> WHAT YOU WILL DO:
In the entries below, find the line with "Identify the document" and the line with "Document page, 2001x1125 pixels."; copy them and every line between them exactly, but not the pictures.

> EXTRACTED RECORDS:

= = = = =

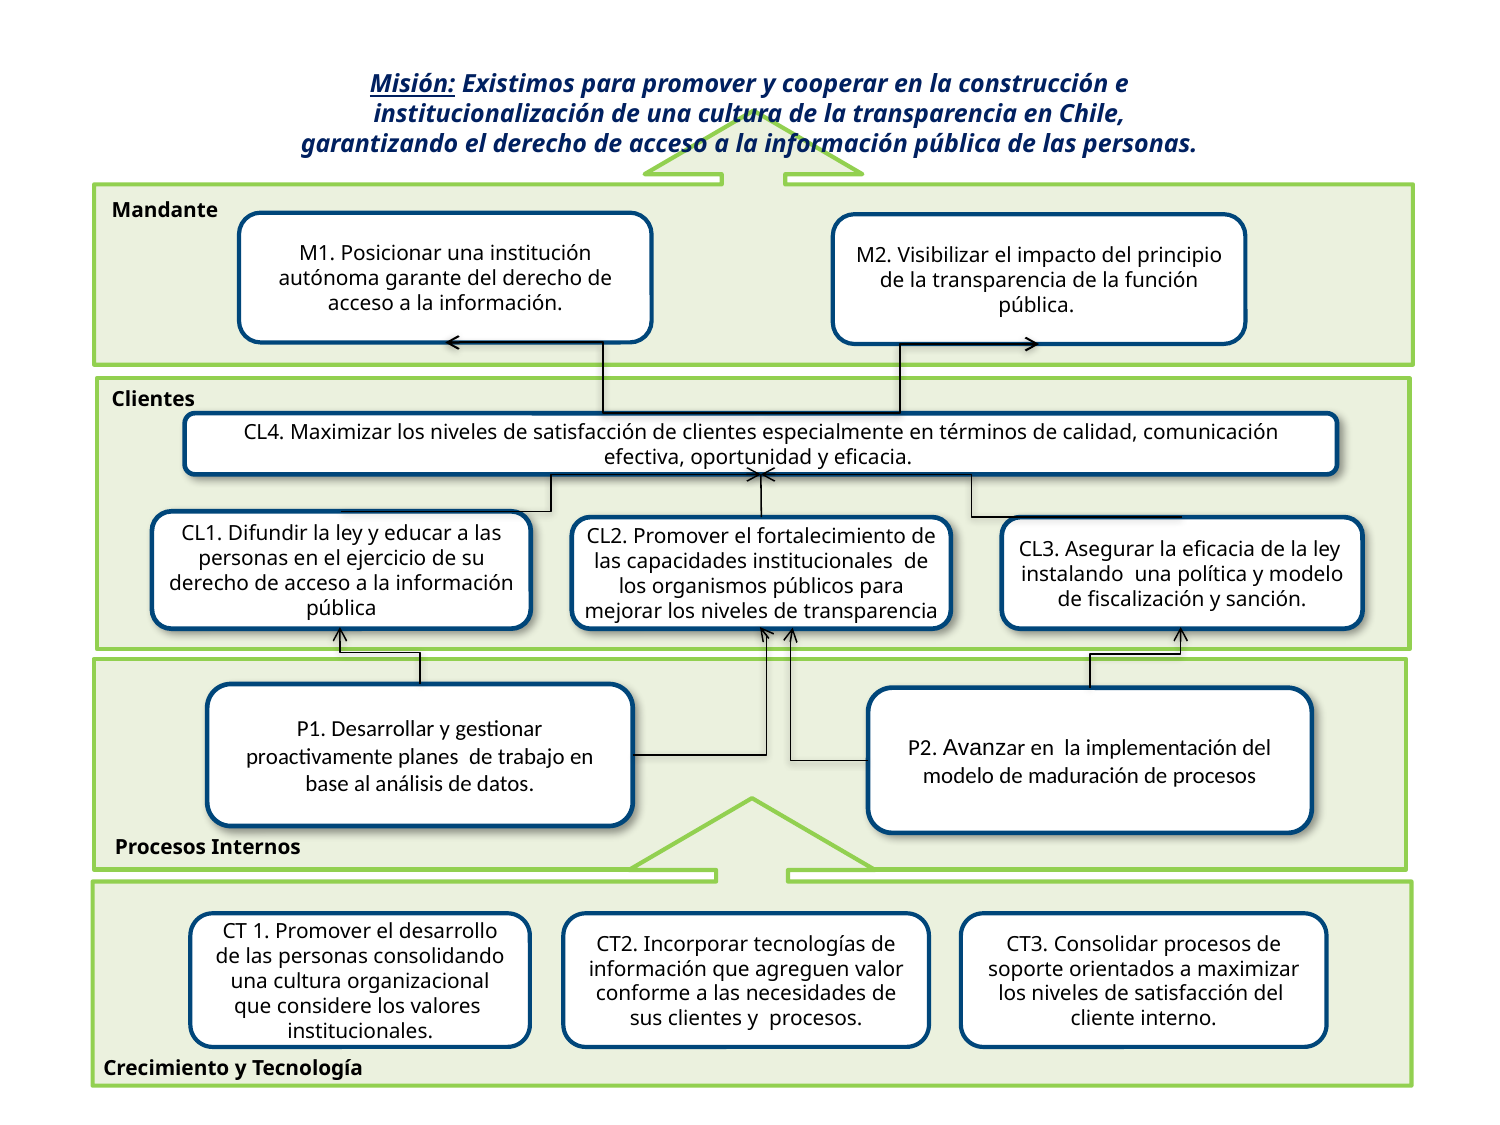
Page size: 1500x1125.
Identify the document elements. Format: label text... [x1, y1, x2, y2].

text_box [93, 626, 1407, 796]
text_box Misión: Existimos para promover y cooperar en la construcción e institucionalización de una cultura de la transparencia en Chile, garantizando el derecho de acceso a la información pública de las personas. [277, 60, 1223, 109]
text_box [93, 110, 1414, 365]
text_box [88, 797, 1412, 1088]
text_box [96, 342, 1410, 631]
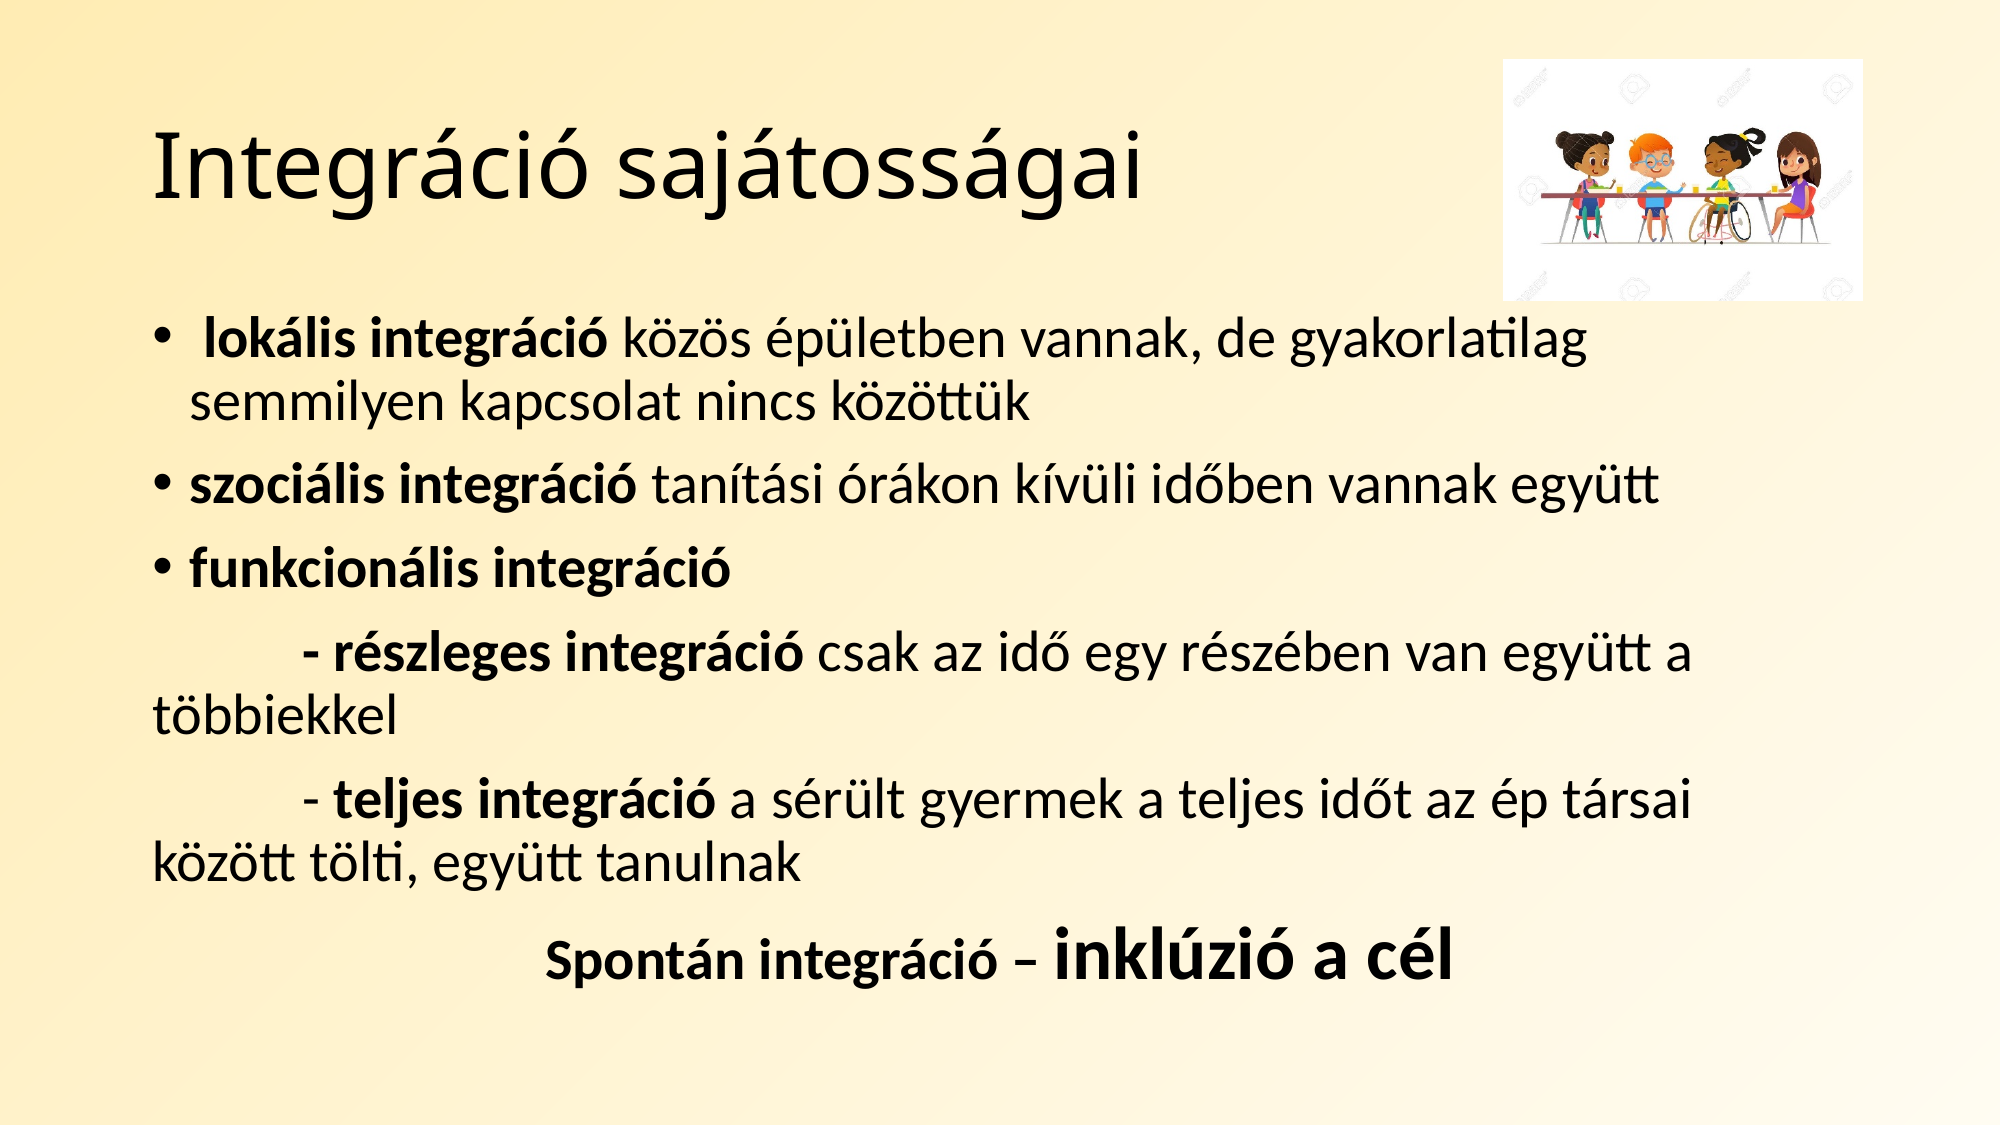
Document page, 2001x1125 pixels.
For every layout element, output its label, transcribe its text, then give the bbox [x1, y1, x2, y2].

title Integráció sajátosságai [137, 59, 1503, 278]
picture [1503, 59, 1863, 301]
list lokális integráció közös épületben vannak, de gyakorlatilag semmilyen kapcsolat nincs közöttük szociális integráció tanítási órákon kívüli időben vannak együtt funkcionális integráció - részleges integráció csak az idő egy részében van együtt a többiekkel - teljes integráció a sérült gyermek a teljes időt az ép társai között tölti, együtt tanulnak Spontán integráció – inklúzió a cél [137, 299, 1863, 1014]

= = = = =

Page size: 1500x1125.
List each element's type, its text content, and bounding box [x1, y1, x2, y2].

= = = = =

> EXPECTED ANSWER:
Identify the document elements. Format: label text... [x1, y1, x2, y2].

text_box [93, 626, 1407, 796]
text_box Misión: Existimos para promover y cooperar en la construcción e institucionalización de una cultura de la transparencia en Chile, garantizando el derecho de acceso a la información pública de las personas. [277, 60, 1223, 109]
text_box [93, 110, 1414, 365]
text_box [88, 797, 1412, 1088]
text_box [96, 342, 1410, 631]
Document page, 2001x1125 pixels.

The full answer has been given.